"""
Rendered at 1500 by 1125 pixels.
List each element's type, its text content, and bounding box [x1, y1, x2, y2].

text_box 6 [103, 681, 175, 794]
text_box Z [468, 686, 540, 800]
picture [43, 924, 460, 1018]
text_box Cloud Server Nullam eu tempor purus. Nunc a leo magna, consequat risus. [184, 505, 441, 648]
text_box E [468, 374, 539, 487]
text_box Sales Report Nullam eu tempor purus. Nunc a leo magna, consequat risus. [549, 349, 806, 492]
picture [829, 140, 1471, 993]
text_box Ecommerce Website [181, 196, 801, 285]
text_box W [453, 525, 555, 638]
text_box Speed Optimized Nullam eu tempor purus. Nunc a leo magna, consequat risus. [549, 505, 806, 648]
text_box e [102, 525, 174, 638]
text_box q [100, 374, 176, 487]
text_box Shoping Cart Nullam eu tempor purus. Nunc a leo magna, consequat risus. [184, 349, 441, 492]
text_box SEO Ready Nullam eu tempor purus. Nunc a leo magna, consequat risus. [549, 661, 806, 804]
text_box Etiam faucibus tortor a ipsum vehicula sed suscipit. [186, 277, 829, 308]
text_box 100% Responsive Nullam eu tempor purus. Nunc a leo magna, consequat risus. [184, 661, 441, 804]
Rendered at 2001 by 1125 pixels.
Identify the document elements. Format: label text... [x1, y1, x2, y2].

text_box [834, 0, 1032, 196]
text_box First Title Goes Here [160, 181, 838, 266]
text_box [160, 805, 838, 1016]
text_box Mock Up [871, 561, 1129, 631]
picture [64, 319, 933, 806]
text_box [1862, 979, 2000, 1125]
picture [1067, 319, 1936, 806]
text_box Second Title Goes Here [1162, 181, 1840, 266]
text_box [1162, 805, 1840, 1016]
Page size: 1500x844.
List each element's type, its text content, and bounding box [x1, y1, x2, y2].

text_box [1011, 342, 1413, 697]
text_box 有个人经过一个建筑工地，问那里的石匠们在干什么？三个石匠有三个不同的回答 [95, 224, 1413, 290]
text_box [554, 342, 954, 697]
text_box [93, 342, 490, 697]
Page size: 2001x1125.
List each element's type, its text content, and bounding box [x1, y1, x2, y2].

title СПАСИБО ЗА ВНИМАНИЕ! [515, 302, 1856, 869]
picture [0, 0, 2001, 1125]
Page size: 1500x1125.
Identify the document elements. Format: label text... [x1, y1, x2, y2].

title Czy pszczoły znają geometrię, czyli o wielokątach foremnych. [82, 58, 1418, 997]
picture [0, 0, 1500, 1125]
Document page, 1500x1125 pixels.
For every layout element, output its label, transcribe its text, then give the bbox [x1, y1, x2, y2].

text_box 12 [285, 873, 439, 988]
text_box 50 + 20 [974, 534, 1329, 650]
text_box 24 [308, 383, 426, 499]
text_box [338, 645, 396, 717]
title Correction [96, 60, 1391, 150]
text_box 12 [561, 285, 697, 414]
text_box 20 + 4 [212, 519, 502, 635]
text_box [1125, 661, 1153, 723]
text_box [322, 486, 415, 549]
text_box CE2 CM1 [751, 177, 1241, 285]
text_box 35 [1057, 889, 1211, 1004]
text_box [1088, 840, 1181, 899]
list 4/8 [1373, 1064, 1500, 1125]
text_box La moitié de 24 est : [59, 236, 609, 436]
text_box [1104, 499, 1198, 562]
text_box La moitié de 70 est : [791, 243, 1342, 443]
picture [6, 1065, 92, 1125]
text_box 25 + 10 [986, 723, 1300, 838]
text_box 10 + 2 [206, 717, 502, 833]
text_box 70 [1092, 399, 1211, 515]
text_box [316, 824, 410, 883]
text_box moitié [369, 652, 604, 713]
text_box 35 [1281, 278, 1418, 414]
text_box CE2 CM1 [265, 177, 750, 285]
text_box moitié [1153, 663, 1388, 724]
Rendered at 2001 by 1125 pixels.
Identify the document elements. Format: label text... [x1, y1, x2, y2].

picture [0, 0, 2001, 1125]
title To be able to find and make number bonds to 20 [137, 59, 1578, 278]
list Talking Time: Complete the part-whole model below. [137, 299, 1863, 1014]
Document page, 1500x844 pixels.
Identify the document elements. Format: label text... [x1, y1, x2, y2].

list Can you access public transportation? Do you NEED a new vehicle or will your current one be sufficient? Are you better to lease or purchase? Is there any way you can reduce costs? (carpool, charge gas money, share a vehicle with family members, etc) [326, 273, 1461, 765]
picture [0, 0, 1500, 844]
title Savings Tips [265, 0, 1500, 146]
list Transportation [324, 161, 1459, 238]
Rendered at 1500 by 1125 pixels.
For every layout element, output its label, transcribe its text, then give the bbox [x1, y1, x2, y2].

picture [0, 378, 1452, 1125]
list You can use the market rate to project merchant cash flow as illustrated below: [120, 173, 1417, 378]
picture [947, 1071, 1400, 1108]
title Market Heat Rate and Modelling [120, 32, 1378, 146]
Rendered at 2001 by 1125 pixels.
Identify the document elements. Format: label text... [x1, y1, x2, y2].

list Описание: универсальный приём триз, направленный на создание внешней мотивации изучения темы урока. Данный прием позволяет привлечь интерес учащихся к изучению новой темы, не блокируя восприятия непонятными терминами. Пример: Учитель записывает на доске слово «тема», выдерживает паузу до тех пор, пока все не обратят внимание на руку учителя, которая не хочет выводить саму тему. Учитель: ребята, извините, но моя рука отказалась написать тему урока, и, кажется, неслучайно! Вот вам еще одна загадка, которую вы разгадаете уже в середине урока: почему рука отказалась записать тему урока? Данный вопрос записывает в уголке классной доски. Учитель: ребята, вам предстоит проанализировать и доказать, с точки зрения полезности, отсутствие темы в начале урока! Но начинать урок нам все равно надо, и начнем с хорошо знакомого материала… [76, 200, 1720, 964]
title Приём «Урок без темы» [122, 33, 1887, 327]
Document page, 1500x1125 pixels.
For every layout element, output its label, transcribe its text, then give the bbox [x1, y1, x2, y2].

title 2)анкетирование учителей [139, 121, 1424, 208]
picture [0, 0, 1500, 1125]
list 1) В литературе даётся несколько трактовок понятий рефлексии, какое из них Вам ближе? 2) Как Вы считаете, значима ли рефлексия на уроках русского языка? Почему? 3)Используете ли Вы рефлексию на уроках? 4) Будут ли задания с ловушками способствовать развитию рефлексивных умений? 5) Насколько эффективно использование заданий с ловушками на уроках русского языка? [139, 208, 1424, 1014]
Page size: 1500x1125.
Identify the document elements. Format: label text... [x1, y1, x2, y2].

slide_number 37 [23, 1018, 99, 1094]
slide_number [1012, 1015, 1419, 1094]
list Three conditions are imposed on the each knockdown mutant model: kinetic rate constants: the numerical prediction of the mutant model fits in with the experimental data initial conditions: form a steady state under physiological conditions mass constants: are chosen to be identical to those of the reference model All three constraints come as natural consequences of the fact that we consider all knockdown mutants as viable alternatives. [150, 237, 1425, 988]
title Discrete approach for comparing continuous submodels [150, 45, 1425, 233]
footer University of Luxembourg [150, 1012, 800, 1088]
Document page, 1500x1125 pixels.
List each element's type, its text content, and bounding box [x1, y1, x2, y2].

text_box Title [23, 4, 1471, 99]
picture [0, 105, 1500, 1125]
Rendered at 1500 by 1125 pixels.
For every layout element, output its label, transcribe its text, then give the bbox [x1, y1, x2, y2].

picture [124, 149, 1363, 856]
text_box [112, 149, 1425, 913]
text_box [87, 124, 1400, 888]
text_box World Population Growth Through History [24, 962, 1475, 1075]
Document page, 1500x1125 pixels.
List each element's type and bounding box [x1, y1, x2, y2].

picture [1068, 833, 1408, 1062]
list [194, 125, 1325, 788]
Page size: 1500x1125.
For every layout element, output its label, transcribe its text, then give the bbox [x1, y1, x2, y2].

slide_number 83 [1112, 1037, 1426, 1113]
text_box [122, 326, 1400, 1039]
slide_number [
"""
# Instructions for the task
Starting at the line above that contains "text_box [1162, 805, 1840, 1016]", repeat each line exactly up to and including the line that contains "text_box [554, 342, 954, 697]", and stop there.

# Task solution
text_box [1162, 805, 1840, 1016]
Page size: 1500x844.
List each element's type, its text content, and bounding box [x1, y1, x2, y2].

text_box [1011, 342, 1413, 697]
text_box 有个人经过一个建筑工地，问那里的石匠们在干什么？三个石匠有三个不同的回答 [95, 224, 1413, 290]
text_box [554, 342, 954, 697]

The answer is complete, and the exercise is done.